Welcome to the era of low-cost predictions. Your products and services will never be the same, and a couple of big companies may wish we’d never arrived.
On Thursday, Amazon Web Services announced that it was selling to the public the same kind of software it uses to figure out what products Amazon puts in front of a shopper, when to stage a sale or who to target with an email offer.
The techniques, called machine learning, are applicable for technology development, finance, bioscience or pretty much anything else that is getting counted and stored online these days. In other words, almost everything.
AWS’s introduction of the product, called Amazon Machine Learning, follows Microsoft’s announcementlast summer of an online machine learning service to complement its Azure public cloud computing business. Last month, Google took a dramatic step in how it holds corporate data by lowering the cost, with an eye to becoming the analysis and prediction hub for the world’s companies.
The services offered by Amazon Web Services, Microsoft and Google draw off each company’s relative strength. Microsoft has Excel, by far the most widely used analysis tool in the world. Most people actively developing businesses on the web are familiar with Google Analytics. AWS appears to offer much of its own internal decision-making process.
With Amazon Web Services’ new features, “it will bring an entirely new decision-making technology into an organization,” said Matt Wood, the head of data science at AWS. “It can provide a company with information on the challenges facing them, or an overlay about what to do next.”
Mr. Wood devoted four years of studying for his Ph.D., which he got 15 years ago, to solving a problem in protein folding, an essential part of genetics research.
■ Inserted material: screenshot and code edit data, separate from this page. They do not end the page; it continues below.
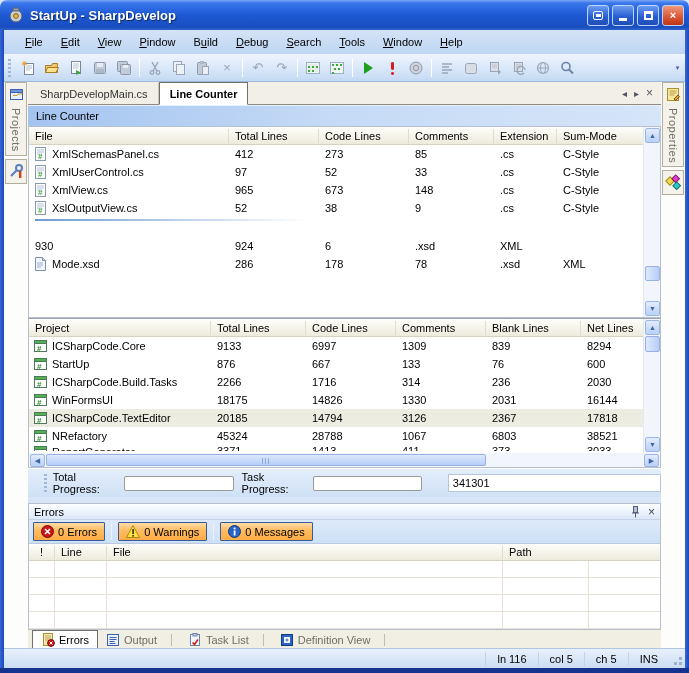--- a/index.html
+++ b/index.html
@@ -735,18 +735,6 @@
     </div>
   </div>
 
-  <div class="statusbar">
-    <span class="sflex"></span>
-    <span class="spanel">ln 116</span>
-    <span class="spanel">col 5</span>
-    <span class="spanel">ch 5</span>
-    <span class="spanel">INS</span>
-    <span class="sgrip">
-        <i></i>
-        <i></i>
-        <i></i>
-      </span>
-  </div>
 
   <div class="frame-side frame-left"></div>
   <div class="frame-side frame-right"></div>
Using the new AWS product, he said, that would take about a week.
At this point, there is no need to pick a winner in the cloud race among Amazon Web Services, Microsoft and Google. The real point is that if all of these cheap cloud companies are offering low-budget data science, it is almost certain to spread widely. While machine learning is expensive and arcane, if it becomes cheap and easy, it will get stuck onto all sorts of things, not just better online selling, or the way that Netflix uses it to recommend your next movie.
This would be bad news for companies like IBM, which has spent billions on analytics companies and mathematicians, or the SAS Institute, a maker of big predictive software packages. Much of what these companies do will almost certainly become cheaper, based on what Amazon Web Services is charging.
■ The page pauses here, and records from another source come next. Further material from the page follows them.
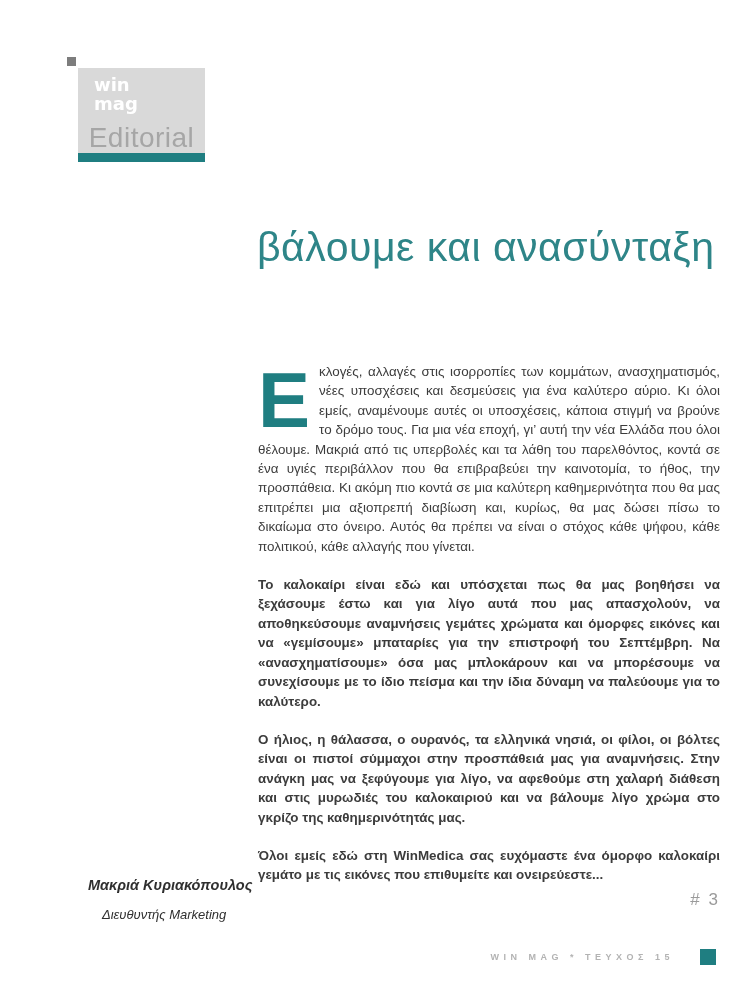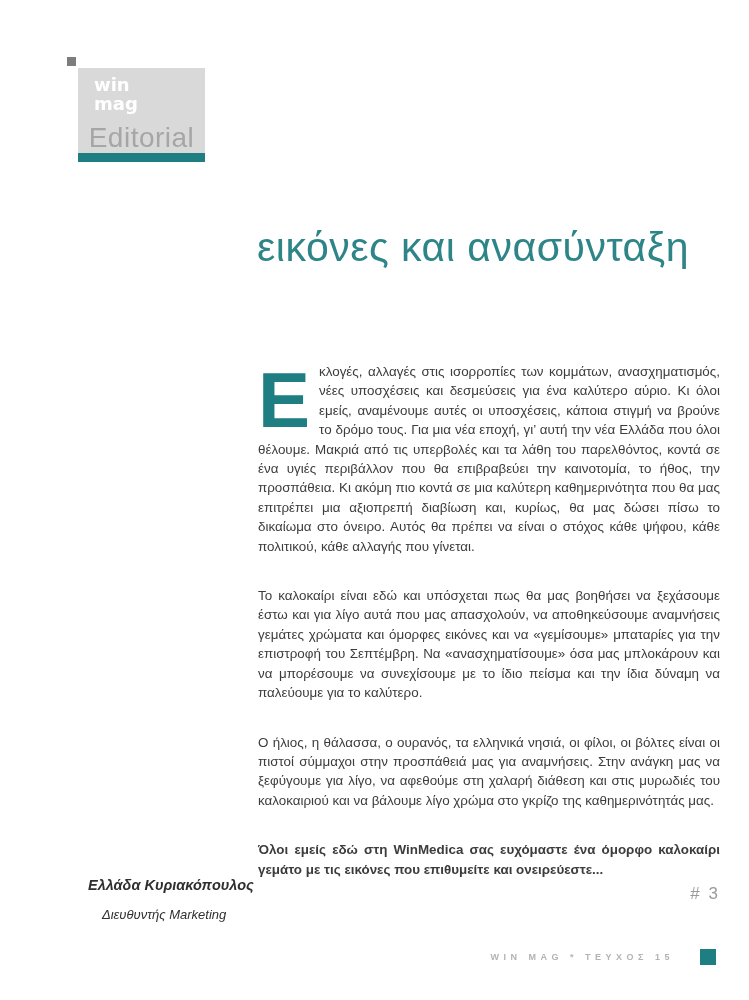--- a/index.html
+++ b/index.html
@@ -140,7 +140,7 @@
   </div>
 
   <h1 class="article-title">
-    <div>εικόνες και ανασύνταξη</div>
+    <div>βάλουμε και ανασύνταξη</div>
   </h1>
 
   <div class="article">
In testing its software, AWS put two engineers on the problem of telling the gender of a person’s name. Using conventional means, the company said, the team gained 92 percent accuracy in 45 days. Using the new Amazon Machine Learning product, one engineer reached the same accuracy in 20 minutes.
“Cities will be able to plan better for the next week, or year,” Mr. Wood said. “Initially we’ll see a lot of uses from customers who already have a lot of data in our system, with things like computer behavior data or customer behavior. Eventually you’ll see it in genomics, the Internet of Things, or large-scale web applications.”